LinkedIn’s ability to detect and remove fake profiles has come under scrutiny after an AI-generated consultant exposed flaws in the system. The profile of Ada Richard, an AI-generated individual claiming to be a passionate and results-oriented consultant at Boston Venture Studio, went undetected until someone reported their concerns to LinkedIn. The only telltale sign that Richard wasn’t real was the claim of being home-schooled by Sam Altman, the founder of ChatGPT and Dall-E, leading AI systems.
The incident raises concerns about the future inundation of AI-generated content and people like Ada Richard. Will AI eventually dominate the digital landscape, leaving human creators in the background? How will we distinguish between human-made and AI-produced content?

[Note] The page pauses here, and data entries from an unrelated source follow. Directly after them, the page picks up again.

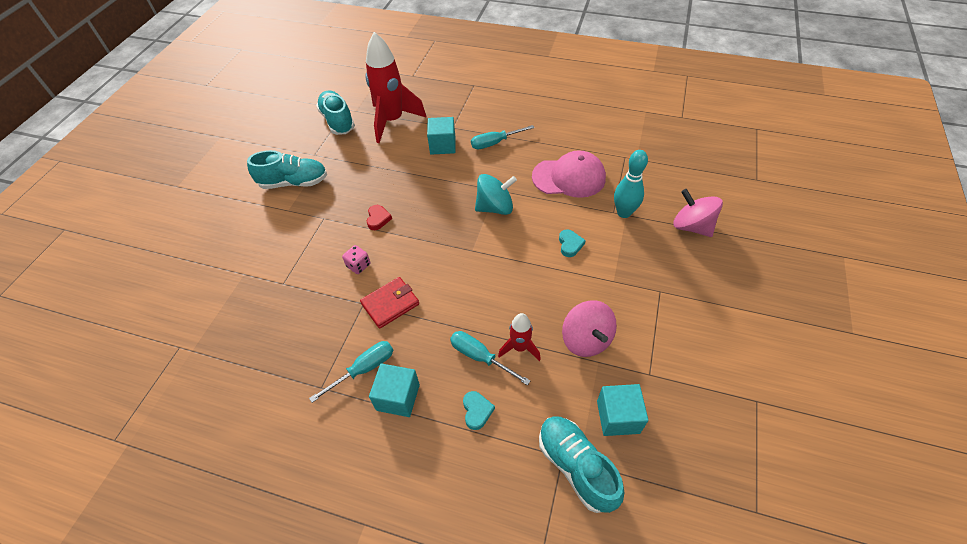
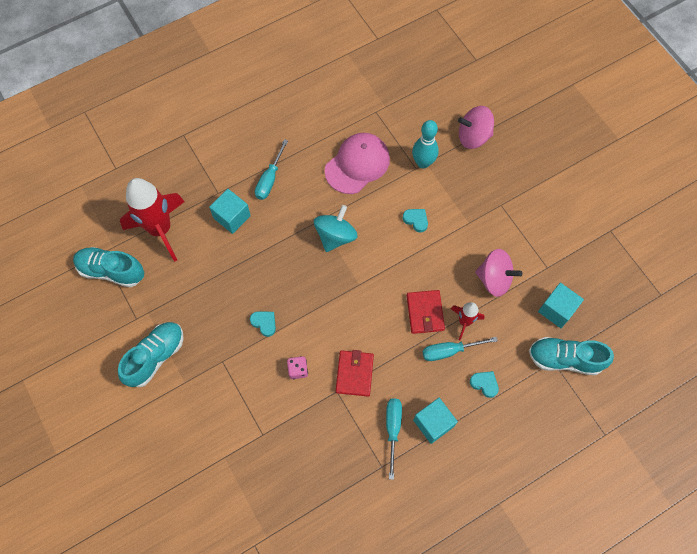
camera: 50 degrees left, 15 degrees up
red heart [367,205,392,230] -> turquoise heart [250,311,276,337]
none -> red wallet [407,290,445,334]

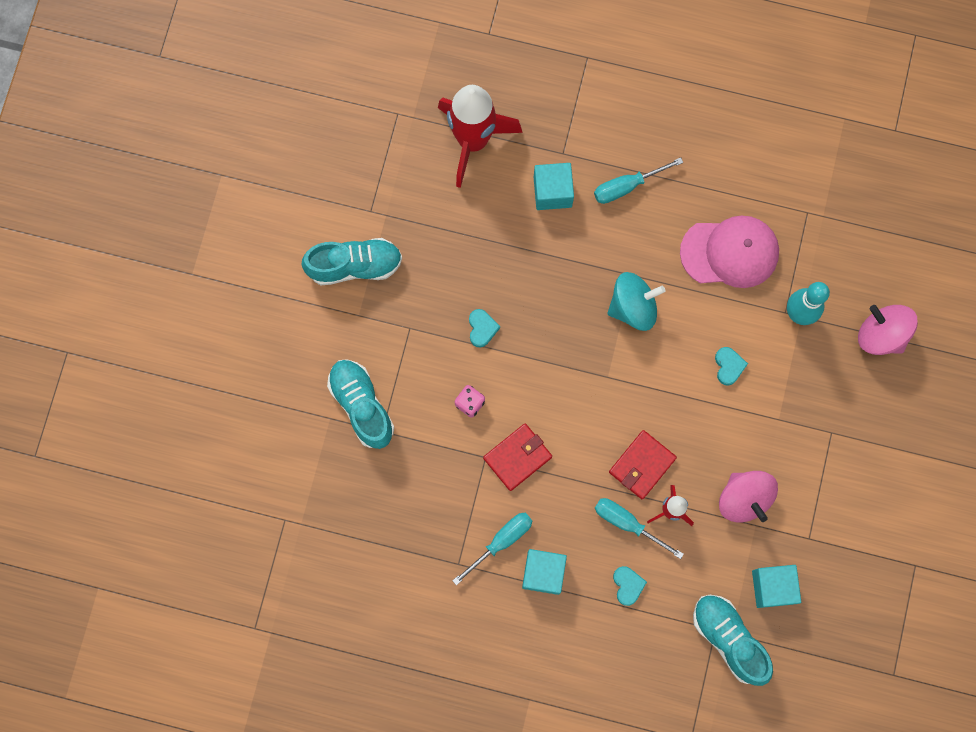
camera: 45 degrees right, 10 degrees up
turquoise shoe [73,247,144,287] -> turquoise shoe moved to [327,359,394,449]

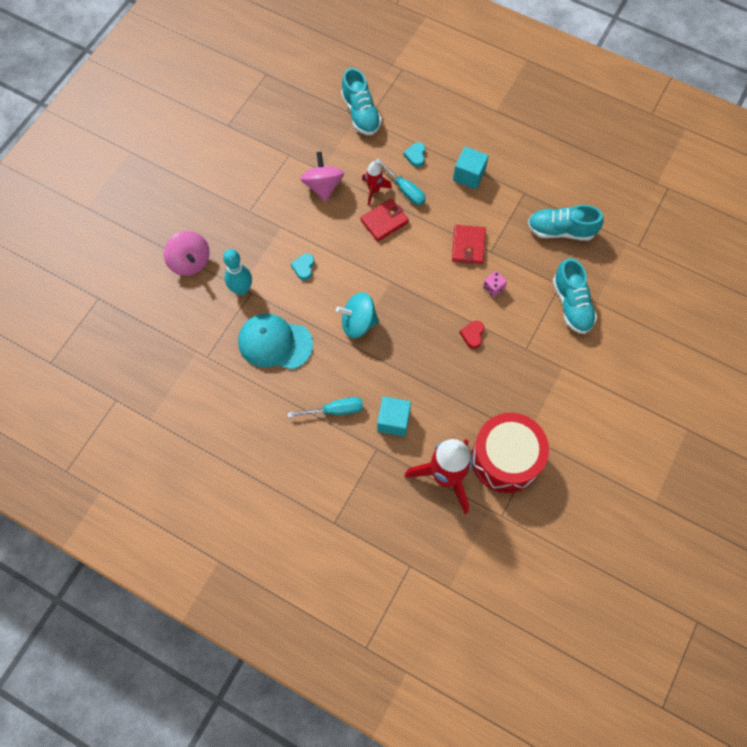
camera: 165 degrees left, 10 degrees down
turquoise shoe [302,238,402,285] -> turquoise shoe moved to [528,205,604,241]
turquoise screwdriver [452,513,532,585] -> none
turquoise heart [469,309,500,348] -> red heart [460,321,484,349]
red wallet [483,424,552,491] -> red wallet turned 60 degrees counterclockwise [452,225,486,264]
pink cap [680,216,779,288] -> turquoise cap [238,314,313,370]
turquoise cube [752,565,801,608] -> none
none -> red drum [471,413,549,493]

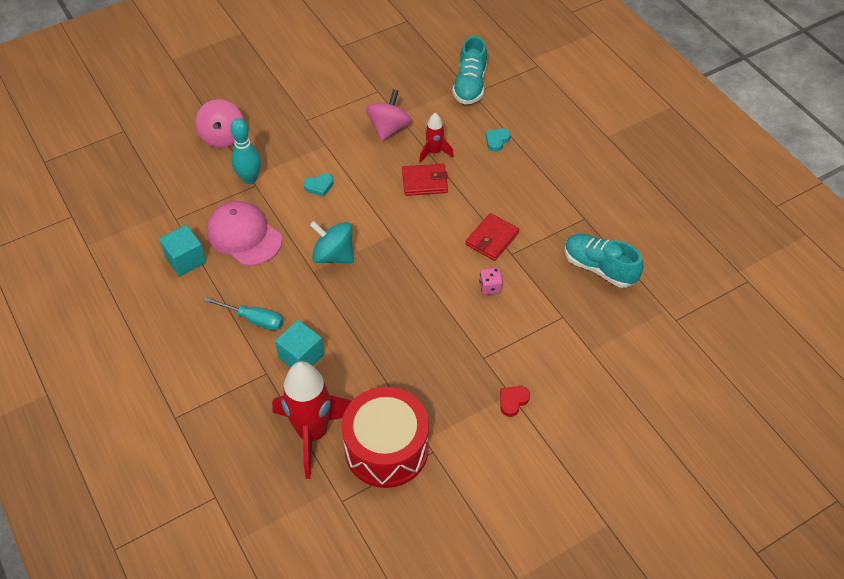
camera: 30 degrees right, 15 degrees down
turquoise cap [238,314,313,370] -> pink cap [207,201,282,266]
turquoise heart [291,253,314,280] -> turquoise heart turned 150 degrees counterclockwise [304,173,334,197]
turquoise screwdriver [375,158,426,205] -> none
turquoise cube [453,147,489,189] -> turquoise cube moved to [159,225,206,276]
red heart [460,321,484,349] -> red heart moved to [500,386,530,417]
turquoise shoe [553,258,597,334] -> none

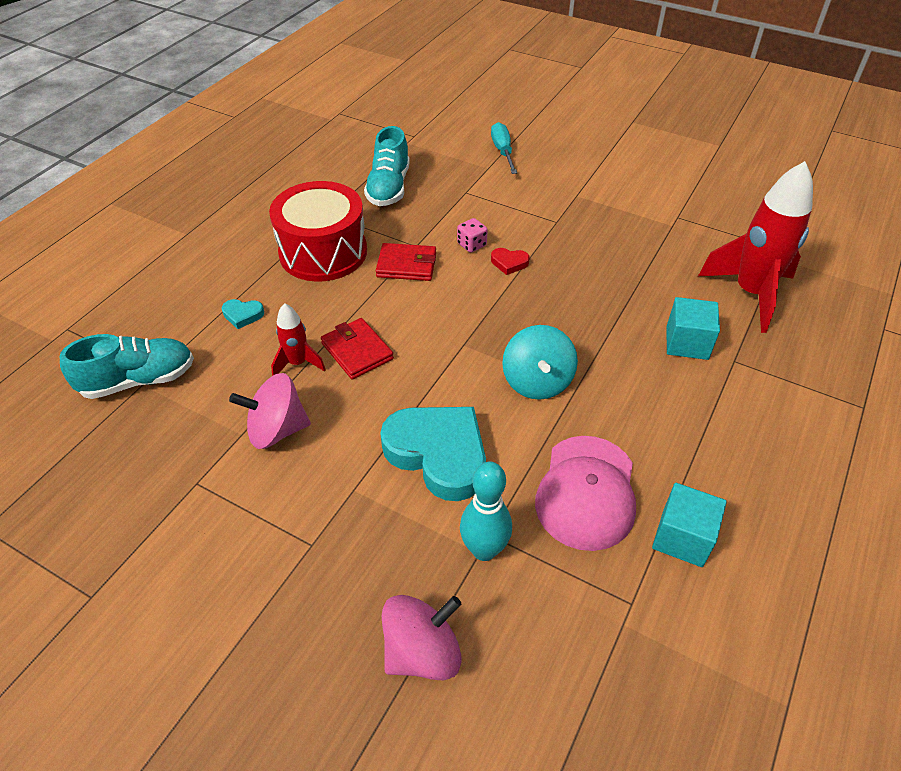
camera: 120 degrees left, 5 degrees down
turquoise screwdriver [204,297,283,330] -> turquoise screwdriver moved to [491,122,517,174]
turquoise heart [304,173,334,197] -> turquoise heart [380,407,486,501], size x2.40
red drum [341,387,429,488] -> red drum moved to [269,181,367,282]
red heart [500,386,530,417] -> red heart moved to [491,248,530,275]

Joshua English, the person who reported Ada Richard’s profile, questioned LinkedIn’s ability to identify fake accounts. He notified LinkedIn that this account is not a real person, prompting a request from the platform for Richard to upload a copy of a government ID. English’s actions ultimately led to the removal of Ada Richard’s profile.
This incident shines a light on the increasing presence of AI in our daily lives, from emails and content to music created by AI systems. As a content creator, English, who donated $5 million to create an Applied AI Institute, is invested in understanding the potential of AI and its drawbacks.
English also addressed LinkedIn’s role as the go-to platform for employers looking to validate degrees and work experience. He suggested that LinkedIn should create a better system for universities and employers to verify credentials. Additionally, he proposed a crazy experiment where companies could interact with AI employees labeled as such. These AI employees could potentially answer questions about workplace culture and benefits.
LinkedIn, owned by Microsoft, claims to block 99.7% of fake profiles before they are reported. They are working with academic researchers to identify AI-generated profile photos. However, the ease with which the AI-generated fake profile went undetected raises questions about the effectiveness of their detection methods.
In a test of LinkedIn’s fake detection capabilities, English created a new profile with a fictional name and an AI-generated hunky profile picture. Despite fabricating work experience and using AI to answer a software development skill test, the profile was not flagged by LinkedIn.
The incident highlights the need for improved fake profile detection and verification systems on platforms like LinkedIn. As AI continues to advance, there is a growing need for transparency and accountability in distinguishing between human-generated and AI-generated content and profiles.